> Extracted information
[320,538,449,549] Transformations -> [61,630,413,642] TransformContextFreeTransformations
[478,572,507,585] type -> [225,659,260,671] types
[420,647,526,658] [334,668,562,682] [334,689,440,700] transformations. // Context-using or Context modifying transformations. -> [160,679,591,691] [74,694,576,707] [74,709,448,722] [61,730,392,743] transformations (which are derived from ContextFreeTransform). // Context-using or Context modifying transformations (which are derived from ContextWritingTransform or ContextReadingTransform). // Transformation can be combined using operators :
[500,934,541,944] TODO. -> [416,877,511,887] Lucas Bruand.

==

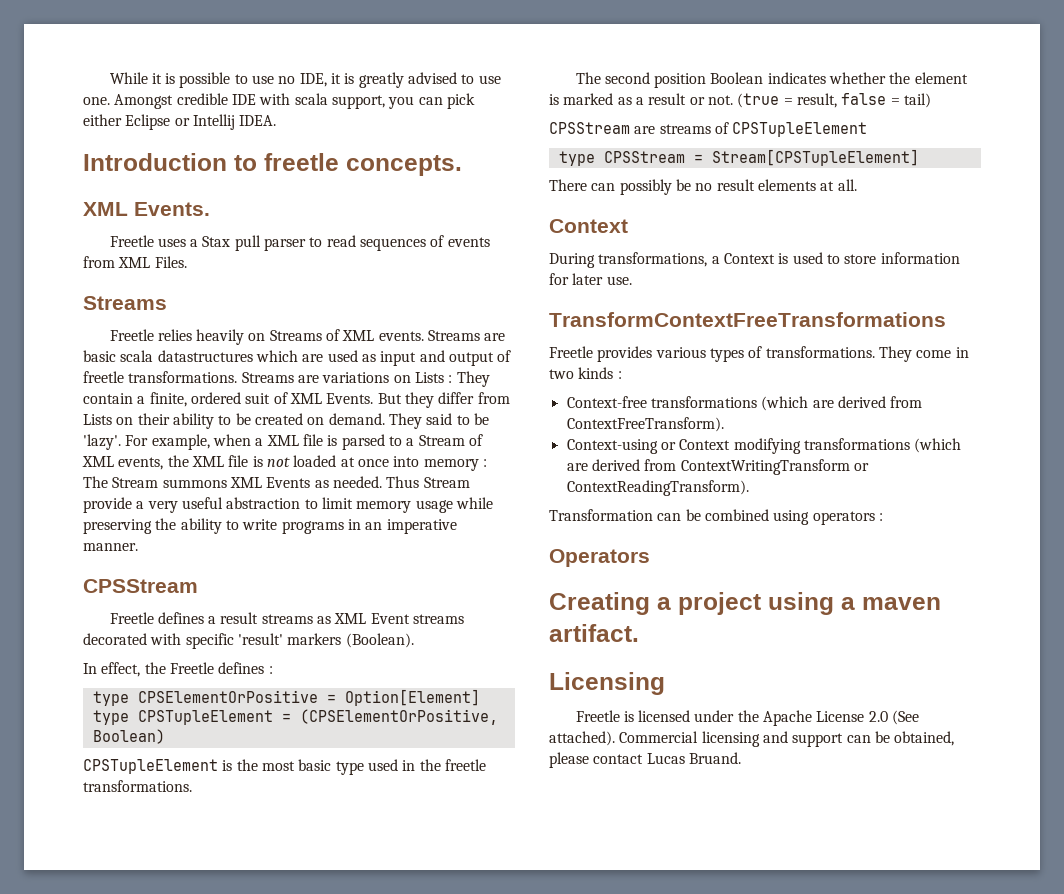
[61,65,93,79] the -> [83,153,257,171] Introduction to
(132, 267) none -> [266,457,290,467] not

* * *

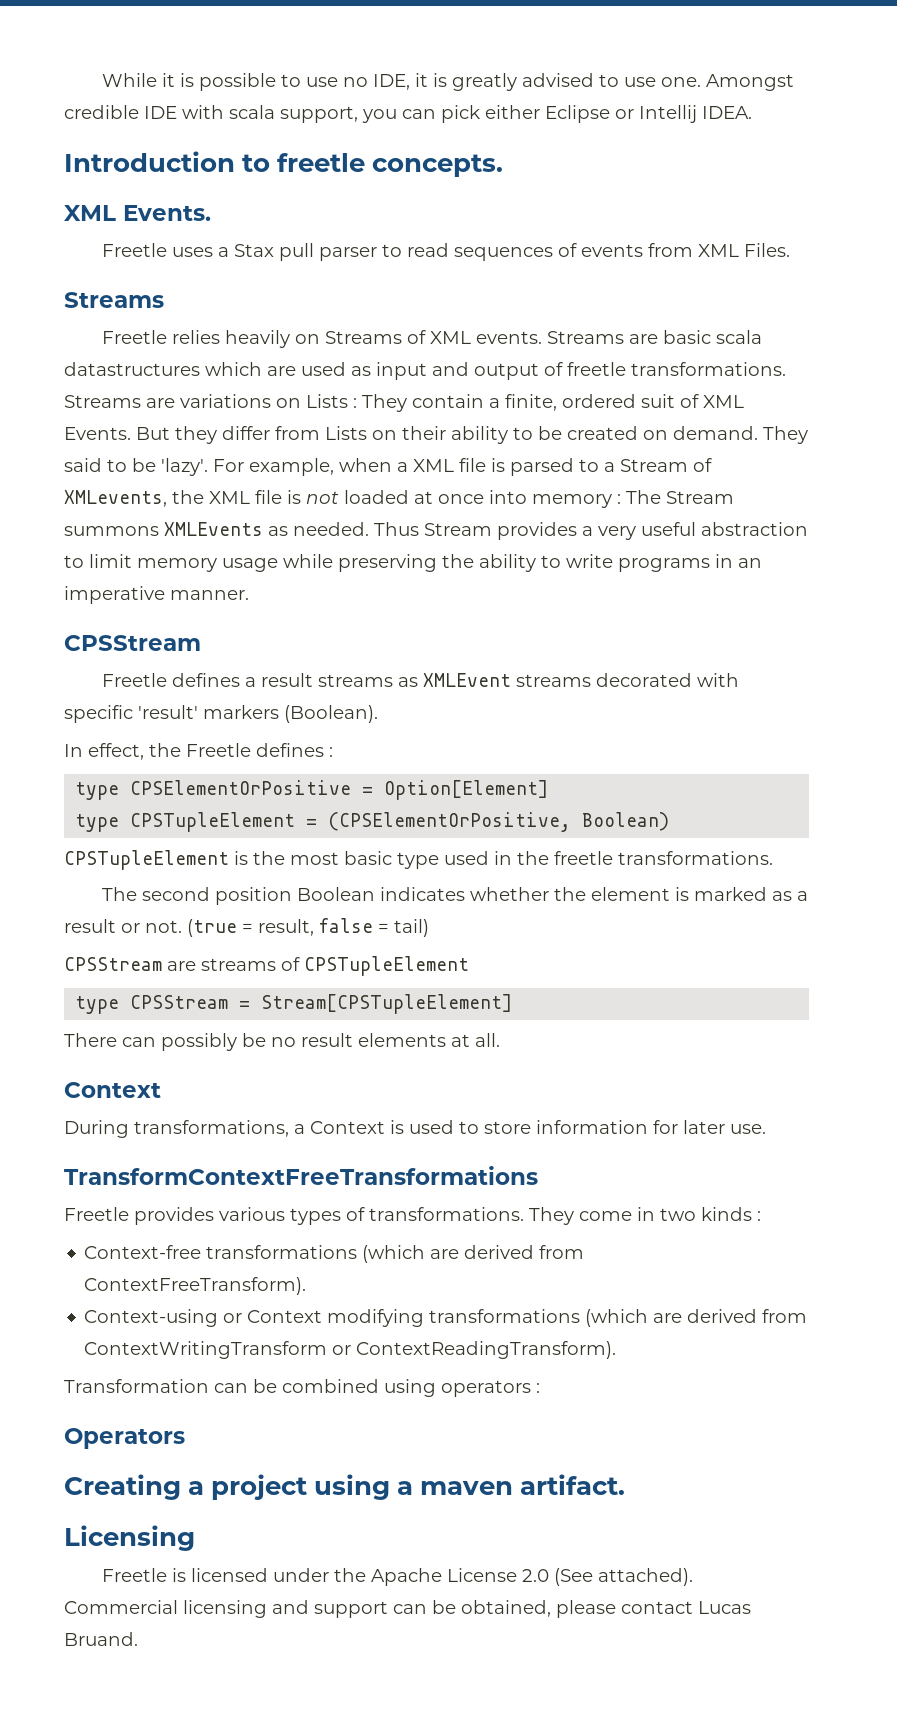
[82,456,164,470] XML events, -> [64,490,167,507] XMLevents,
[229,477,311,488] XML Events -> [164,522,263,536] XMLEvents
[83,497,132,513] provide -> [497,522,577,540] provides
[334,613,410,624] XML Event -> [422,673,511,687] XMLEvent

> Exercise
Return exactly, and only, the lines above starting at the line that contains "[478,572,507,585] type ->" and ending at the line that contains "[500,934,541,944] TODO. ->".

> Solution to the problem
[478,572,507,585] type -> [225,659,260,671] types
[420,647,526,658] [334,668,562,682] [334,689,440,700] transformations. // Context-using or Context modifying transformations. -> [160,679,591,691] [74,694,576,707] [74,709,448,722] [61,730,392,743] transformations (which are derived from ContextFreeTransform). // Context-using or Context modifying transformations (which are derived from ContextWritingTransform or ContextReadingTransform). // Transformation can be combined using operators :
[500,934,541,944] TODO. -> [416,877,511,887] Lucas Bruand.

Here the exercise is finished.